Aujourd’hui, 1er mai, pas de manifestation. Merci à Paule Minck de me donner l’occasion de le célébrer — comme on le verra à la fin de cet article.

Qui est le dernier (au sens de la chronologie, mais il y en aura d’autres!) article de cette série consacrée à Paule Minck.

Nous l’avions laissée à Paris et au Havre au début de 1881.

Nous la retrouvons à Marseille le 15 mai de cette même année. Pour un meeting de soutien à Jessa Helfmann — qui avait participé à l’attentat du 13 mars contre le tsar Alexandre II et qu’il s’agissait de sauver de la pendaison, à laquelle elle était condamnée, l’argument en sa faveur étant qu’elle était enceinte. Le meeting est interdit. Et se transforme en manifestation. Un journal réactionnaire, pour changer, Le Gaulois du 17 mai 1881:

MARSEILLE

La manifestation, avec drapeau rouge en tête, porté par la citoyenne Paule Minck, a cru de son devoir de pousser ses cris et ses hurlements sous les fenêtres du consulat général de Russie « À bas le Tzar! vive Jessa Helfmann! » Une partie de la population communiste de la ville a menacé de briser à coups de pierres les carreaux du consulat général.

Cette nouvelle, arrivée hier à l’Ambassade russe à Paris, a peu ému le personnel, qui a fait la part des exagérations de ces hallucinés, pris de vin, qui n’ont pas hésité à marcher derrière des femmes. Où la galanterie, même communiste, ne va-t-elle pas se nicher ?

On se le demande, en effet… Voilà qui coûte un mois de prison à notre héroïne. Comme elle n’est pas française (!), elle risque même l’expulsion vers… la Russie. C’est à Lyon qu’elle épouse, le 8 décembre 1881, pour obtenir la nationalité française (re-(!)), un camarade anarchiste et mécanicien, Maxime Négro. Celles et ceux qui se souviennent des trois (?) mariages de Paule Minck avec son premier mari (voir le premier article de cette série) seront contents de savoir qu’aucun de ceux-ci n’est mentionné dans cet acte d’état-civil. Celles et ceux qui se souviennent des deux petites Mignon et Hena (voir ce même premier article) seront contents de savoir qu’elles sont reconnues par Maxime Négro et légitimées pas ce mariage.

La mariée est enceinte. C’est à Montpellier qu’elle met au monde, le 18 mai 1882, un petit garçon… dont vous chercheriez en vain l’acte de naissance dans le registre de cette ville. Pourquoi? Eh bien, le père l’explique lui même dans une lettre que L’Intransigeant publie dans son édition du 28 mai — et que voici.

Nous avons reçu hier de M. Negro-Minck, mari de Mme Paule Mink, la conférencière socialiste bien connue, communication de la lettre suivante adressée à M. le ministre de la justice :

Monsieur le Ministre,

Je viens porter à votre connaissance que, m’étant présenté à la mairie de Montpellier, à deux reprises différentes dans la journée du 19 et dans celle du 21 mai, accompagné des deux témoins soussignés, pour faire la déclaration réglementaire de la naissance de mon fils, je me suis vu refuser l’inscription de l’enfant sur les registres de l’état civil par la raison que les noms que je voulais lui donner: Lucifer, Blanqui, Vercingétorix n’étaient pas conformes aux prescriptions de la loi, qui ne permet, paraît-il, de puiser des noms que dans le calendrier grégorien ou dans l’antiquité.

CONSIGNES.
1. D'après le texte sur Paule Minck, à quelle date et dans quelle ville épouse-t-elle Maxime Négro ?
2. Réécrivez le passage du texte sur Paule Minck qui commence par « Aujourd’hui, 1er mai, pas » et se poursuit jusqu'à « à Paule Minck. », en remplaçant « manifestation » par « défilé ».

Textes sources de documents mis en forme:
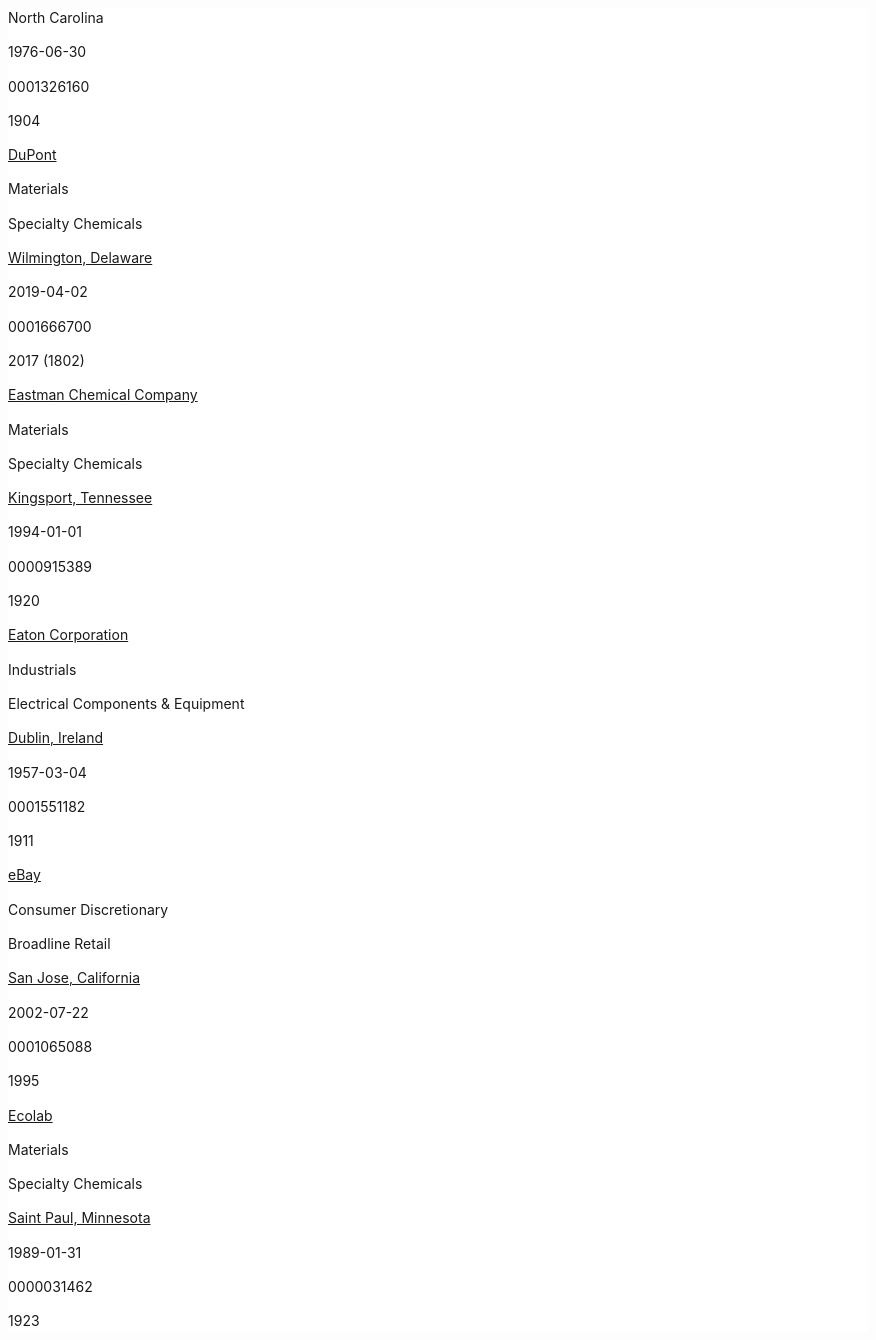 North Carolina</a></p></td>
<td><p>1976-06-30</p></td>
<td><p>0001326160</p></td>
<td><p>1904</p></td>
</tr>
<tr>
<td></td>
<td><p><a href="DuPont" title="wikilink">DuPont</a></p></td>
<td><p>Materials</p></td>
<td><p>Specialty Chemicals</p></td>
<td><p><a href="Wilmington,_Delaware" title="wikilink">Wilmington,
Delaware</a></p></td>
<td><p>2019-04-02</p></td>
<td><p>0001666700</p></td>
<td><p>2017 (1802)</p></td>
</tr>
<tr>
<td></td>
<td><p><a href="Eastman_Chemical_Company" title="wikilink">Eastman
Chemical Company</a></p></td>
<td><p>Materials</p></td>
<td><p>Specialty Chemicals</p></td>
<td><p><a href="Kingsport,_Tennessee" title="wikilink">Kingsport,
Tennessee</a></p></td>
<td><p>1994-01-01</p></td>
<td><p>0000915389</p></td>
<td><p>1920</p></td>
</tr>
<tr>
<td></td>
<td><p><a href="Eaton_Corporation" title="wikilink">Eaton
Corporation</a></p></td>
<td><p>Industrials</p></td>
<td><p>Electrical Components &amp; Equipment</p></td>
<td><p><a href="Dublin,_Ireland" title="wikilink">Dublin,
Ireland</a></p></td>
<td><p>1957-03-04</p></td>
<td><p>0001551182</p></td>
<td><p>1911</p></td>
</tr>
<tr>
<td></td>
<td><p><a href="eBay" title="wikilink">eBay</a></p></td>
<td><p>Consumer Discretionary</p></td>
<td><p>Broadline Retail</p></td>
<td><p><a href="San_Jose,_California" title="wikilink">San Jose,
California</a></p></td>
<td><p>2002-07-22</p></td>
<td><p>0001065088</p></td>
<td><p>1995</p></td>
</tr>
<tr>
<td></td>
<td><p><a href="Ecolab" title="wikilink">Ecolab</a></p></td>
<td><p>Materials</p></td>
<td><p>Specialty Chemicals</p></td>
<td><p><a href="Saint_Paul,_Minnesota" title="wikilink">Saint Paul,
Minnesota</a></p></td>
<td><p>1989-01-31</p></td>
<td><p>0000031462</p></td>
<td><p>1923</p></td>
</tr>
<tr>
<td></td>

CORRIGÉ DE L'EXERCICE.
1. Elle l'épouse à Lyon, le 8 décembre 1881.

2.
Aujourd’hui, 1er mai, pas de défilé. Merci à Paule Minck de me donner l’occasion de le célébrer — comme on le verra à la fin de cet article.

Qui est le dernier (au sens de la chronologie, mais il y en aura d’autres!) article de cette série consacrée à Paule Minck.